On September 11th, 1829, a month later than the watery adventures at Banff, the Birmingham and Liverpool Mail had an unfortunate experience at Smallwood Bridge, near Church Lawton, a point where the road is crossed by an affluent of the River Weaver. Unknown to those on the mail, the flooded stream had burst the arch of the bridge, and when the coach came to the spot, along a road almost axle-deep in water, it fell into the hole and was violently overturned. Of the three inside passengers, only one escaped.

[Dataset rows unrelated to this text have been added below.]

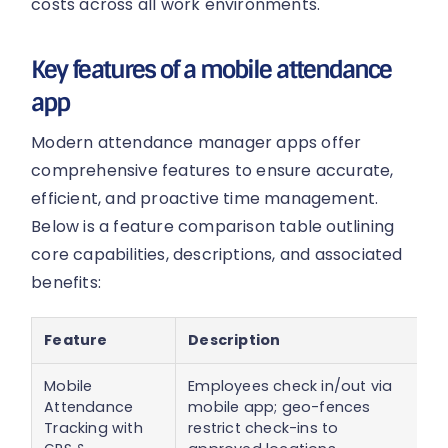
costs across all work environments.
Key features of a mobile attendance
app
Modern attendance manager apps offer
comprehensive features to ensure accurate,
efficient, and proactive time management.
Below is a feature comparison table outlining
core capabilities, descriptions, and associated
benefits:
Feature
Description
B
Mobile
Employees check in/out via
R
Attendance
mobile app; geo-fences
b
Tracking with
restrict check-ins to
ve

He was an agile young man, who broke the window and so extricated himself. The horses were drowned, but the coachman was fortunate enough to be washed against a tree-stump as the river hurried him along at six miles an hour. The force of this happy meeting nearly stunned him, but he held on, and eventually found his way ashore. The guard was saved in a similar manner. Accidents almost forming parallels with this were of frequent occurrence, and a seasoned traveller exclaimed: “Give me a collision, a broken axle and an overturn, a runaway team, a drunken coachman, snowstorms, howling tempests; but Heaven preserve us from floods!”
[Illustration: MAIL-COACH IN A FLOOD.